David was born in Scotland, and studied architecture at the Mackintosh School of Architecture (part of Glasgow School of Art). After graduating, he joined Building Design Partnership (BDP) – one of the largest architecture companies in the UK – where he was involved in some high profile projects, such as the Edinburgh headquarters for Scottish Widows. He was also part of the small team selected to design the Glasgow Science Centre.
In 1997, after a stint at Farrell Associates, in London, David moved to Ireland to work in BDP’s Dublin office. He stayed there for three years, working on projects for a number of prestigious companies and organisations, including Dublin City University, University of Limerick, Athlone Institute of Technology and AIB Bank. He left BDP to set up Craig Henry Architects with friend and colleague, Niall Henry, working mostly on public buildings, leisure facilities and mixed-use developments.
In 2003, Craig Henry joined forces with another small practice to create Burdon Craig Dunne Henry Architects. They went on to win the design competition run by Dublin Docklands Development Authority for the U2 Tower; their six-person team beating 600 other entries from around the world.
After the crash, David saw that his practice has gone from working on exciting, multi-million euro buildings to lots of house extension projects. He no longer felt challenged by his job, and decided to explore an earlier passion for product design. He had always questioned why some things are the way they are and decided to develop some of these ideas into concepts. He received early validation for them, but at the time he didn’t find the right partners to take them forward.

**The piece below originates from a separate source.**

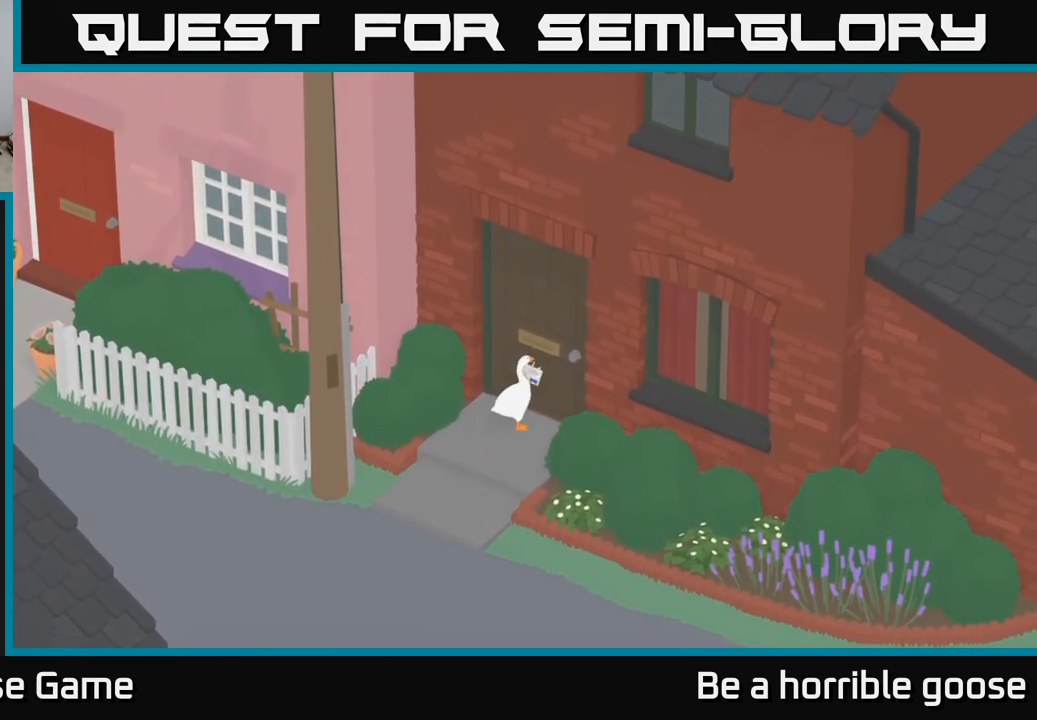
Gameplay with a controller (Xbox layout); each line is a JSON object with the inputs held at the frame after it. "events" lists button and stick changes between this image and that frame as [ms after this image, input, new state], when the widget could be followed in between.
{"buttons": [], "left_stick": "down-left", "right_stick": "center", "events": [[217, "left_stick", "down-left"]]}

Last year, he decided to develop one of those ideas himself – his prototype iPad stylus, Scriba. He joined Phase 1 of New Frontiers, and then successfully applied to Phase 2, starting in January 2015.
I enjoyed being challenged and educated on what it takes to build a business. The validation was the crucial first step. Although it meant that for a while I stopped working on the product, it made me look at the WHY, which was a really important lesson I learned on New Frontiers!
David appreciated the healthy engagement he got from the other participants; having people working alongside him, but not in competition with him, was a big benefit of the programme.
Having to give up the day job is a big commitment, but with the safety net of quality advisors who will challenge you and whose goal is to help you succeed, it’s a risk worth taking. I wouldn’t have done it otherwise. It’s made me more confident and a better manager of myself and others as a result.
David’s key advice to other entrepreneurs thinking of taking that first step is: have people to talk to. It’s lonely being a founder and a CEO, so find someone from the outset who isn’t afraid to disagree with you, question what you’re doing and challenge your preconceptions.